# Hyperparameters optimisation
## TD 5

Data is here, you can download Food-3 or Food-3-big if you want more data (https://drive.google.com/drive/u/1/folders/1kMhMH5pi_jJNgwNPpy1epXsWCI4Hqsve).

We are essentially going to use the same `Food101` ([credit where it's due](https://data.vision.ee.ethz.ch/cvl/datasets_extra/food-101/)) data, the same object `ImageDataset`, the same `DataLoader`.

The code below is mainly a copy of the code from the previous TD, except that global variables are now defined separately and everything is wrapped in different functions. This is to make it easier to train the same model with different hyperparameters and architectures, etc ...

For those that can use their GPUs or are on the DCE, all the necessary `.to(device)` are already in the code.
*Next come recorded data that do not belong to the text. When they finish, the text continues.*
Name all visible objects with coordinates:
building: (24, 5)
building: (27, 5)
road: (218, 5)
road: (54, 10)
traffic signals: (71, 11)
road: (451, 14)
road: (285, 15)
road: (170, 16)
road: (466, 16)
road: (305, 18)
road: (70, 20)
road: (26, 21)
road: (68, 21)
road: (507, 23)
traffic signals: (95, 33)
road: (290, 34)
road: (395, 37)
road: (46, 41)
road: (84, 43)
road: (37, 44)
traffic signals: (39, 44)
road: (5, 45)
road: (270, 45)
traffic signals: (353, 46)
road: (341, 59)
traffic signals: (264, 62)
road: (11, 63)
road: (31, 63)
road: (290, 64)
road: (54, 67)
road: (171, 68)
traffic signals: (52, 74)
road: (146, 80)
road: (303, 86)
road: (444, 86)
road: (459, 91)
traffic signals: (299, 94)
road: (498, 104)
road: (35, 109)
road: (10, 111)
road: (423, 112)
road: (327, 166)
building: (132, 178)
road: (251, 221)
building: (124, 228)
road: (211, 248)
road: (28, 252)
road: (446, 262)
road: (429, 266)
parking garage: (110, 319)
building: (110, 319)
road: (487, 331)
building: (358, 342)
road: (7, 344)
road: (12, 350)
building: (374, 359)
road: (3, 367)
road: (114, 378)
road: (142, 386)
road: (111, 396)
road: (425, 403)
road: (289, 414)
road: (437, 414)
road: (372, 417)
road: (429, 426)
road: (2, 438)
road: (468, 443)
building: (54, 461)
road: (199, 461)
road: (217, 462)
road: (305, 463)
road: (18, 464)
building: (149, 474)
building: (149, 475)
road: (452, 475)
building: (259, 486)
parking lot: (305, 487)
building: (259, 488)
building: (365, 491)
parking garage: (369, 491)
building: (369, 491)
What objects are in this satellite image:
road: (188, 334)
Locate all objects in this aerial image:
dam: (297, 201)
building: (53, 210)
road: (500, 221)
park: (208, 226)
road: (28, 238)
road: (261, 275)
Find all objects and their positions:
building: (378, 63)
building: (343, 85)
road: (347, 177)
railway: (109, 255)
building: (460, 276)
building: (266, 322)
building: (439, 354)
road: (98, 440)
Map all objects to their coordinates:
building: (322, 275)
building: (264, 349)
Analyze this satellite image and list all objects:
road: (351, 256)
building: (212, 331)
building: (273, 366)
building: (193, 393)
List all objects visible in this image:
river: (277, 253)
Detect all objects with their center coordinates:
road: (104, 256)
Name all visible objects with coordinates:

If, for some reason, you encounter this error: `OutOfMemoryError: CUDA out of memory.`, it means that your GPU does not have enough memory to run the model. You can try to reduce the batch size, or the number of neurons in the network, or the number of layers in the network, or the number of filters in the convolutional layers, etc ...

In [None]:
# Imports
import matplotlib.pyplot as plt
import numpy as np
import torch
import torch.nn as nn
import pathlib
import time
from torch.utils.data import DataLoader
from torchvision import datasets, transforms

# Set the random seed for reproducibility
_ = torch.manual_seed(25)

In [None]:
from functools import partial
print = partial(print, flush=True)

In [None]:
# Global variables

# Setup device-agnostic code
DEVICE = "cuda" if torch.cuda.is_available() else "cpu"
print(f"Using {DEVICE} device")

# Batch size
BATCH_SIZE = 512

# Learning rate
LEARNING_RATE = 2e-2

# Number of epochs
NUM_EPOCHS = 20

# Number of classes
NUM_CLASSES = 3

# Image size
IMAGE_SIZE = 128

In [None]:
def get_datasets_and_dataloaders(
    batch_size: int = 4
) -> tuple[
    DataLoader, 
    DataLoader
]:
    """
    Load the training and test datasets into data loaders.
    """
    data_dir = pathlib.Path(".")
    train_dir = data_dir / "Food-3" / "train"
    test_dir = data_dir / "Food-3" / "test"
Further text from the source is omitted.